Location
- Killarney, Bulawayo, Zimbabwe
- 20°8′57.95″S 28°38′37.65″E﻿ / ﻿20.1494306°S 28.6437917°E

Information
- Established: 1926; 100 years ago
- Website: Official website

= Zimbabwe School of Mines =

Zimbabwean mining school

The Zimbabwe School of Mines is an institution whose mandate is pivotal to the socio-economic development of Zimbabwe.  From its inception in 1926 the school has produced competent mining practitioners who are in demand in the SADC region and internationally.  The school is located in Killarney, Bulawayo. Zimbabwe School of mines mainly offers qualification in National Diploma and Higher National Diploma in Mining, Mine Geology, Mine Survey, Mining Mineral Processing & Extractive Metallurgy and Metallurgical Assaying.

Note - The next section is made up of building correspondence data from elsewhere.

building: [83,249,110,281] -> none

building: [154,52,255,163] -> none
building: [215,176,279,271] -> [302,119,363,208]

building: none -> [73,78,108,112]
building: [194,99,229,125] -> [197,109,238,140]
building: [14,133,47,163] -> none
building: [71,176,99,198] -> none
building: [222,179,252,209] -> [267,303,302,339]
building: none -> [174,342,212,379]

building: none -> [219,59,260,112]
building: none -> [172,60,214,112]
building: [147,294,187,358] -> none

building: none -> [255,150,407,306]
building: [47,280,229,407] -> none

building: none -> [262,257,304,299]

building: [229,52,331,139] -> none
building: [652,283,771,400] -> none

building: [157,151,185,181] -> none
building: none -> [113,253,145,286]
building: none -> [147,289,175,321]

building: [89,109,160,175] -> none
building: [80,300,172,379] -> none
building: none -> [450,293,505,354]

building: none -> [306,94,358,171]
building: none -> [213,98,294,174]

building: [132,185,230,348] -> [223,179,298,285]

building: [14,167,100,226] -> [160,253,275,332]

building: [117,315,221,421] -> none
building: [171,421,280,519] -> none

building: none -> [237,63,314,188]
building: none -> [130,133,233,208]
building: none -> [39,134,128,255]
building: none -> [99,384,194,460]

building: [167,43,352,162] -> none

The curriculum constantly is revised and updated with help from mining companies in Zimbabwe and Southern Africa.

==History==
The Zimbabwe School of Mines was formed by a Presidential Charter in 1994 but had been in existence since 1926 operating from Gifford High School premises. The headmaster of Gifford High School Mr. P.H. Gifford with other like-minded gentlemen opened the Bulawayo Technical School in 1927 with 39 students. The School of Mines was then moved from Gifford High School to be under the Bulawayo Technical School in 1934. The establishment of a Mining Department at the Bulawayo Technical School was a result of the deliberations of a special committee appointed by the Minister of Mines. The committee was mandated ‘to consider the best means of affording technical education and practical training for youths who wished to enter the Mining Industry.’ The scheme also received approval from the then Rhodesia Chamber of Mines, which at that time was headquartered in Bulawayo. The Chamber of Mines ‘considered the move as a necessary provision of technical training for youths for one of the most important industries in the country’. Roland Starkey, who was the mining representative of the school in 1934, prepared a roadmap for starting “The School of Mines” which later became the fully-fledged Mining Department in 1936.

Quote from the Editorial of the Technical School Magazine of November 1934 about the Mining school: “The intention is to provide a measure of theoretical and practical training for boys and youths who intend to take mining as a career, or who are already engaged in the industry, in order that they shall better equip themselves for their life’s work. The beginning will be on modest scale, but the full scheme is flexible and has been so thought out that it will be possible later to build on the foundations thus provide a recognised School of Mines.”

Over the years the Bulawayo Technical School experienced growth and became a technical college in 1952, then a polytechnic in 1988.

In 1994 The Zimbabwe School of Mines moved to the current premises in Killarney after obtaining its own Presidential Charter to run as a separate entity.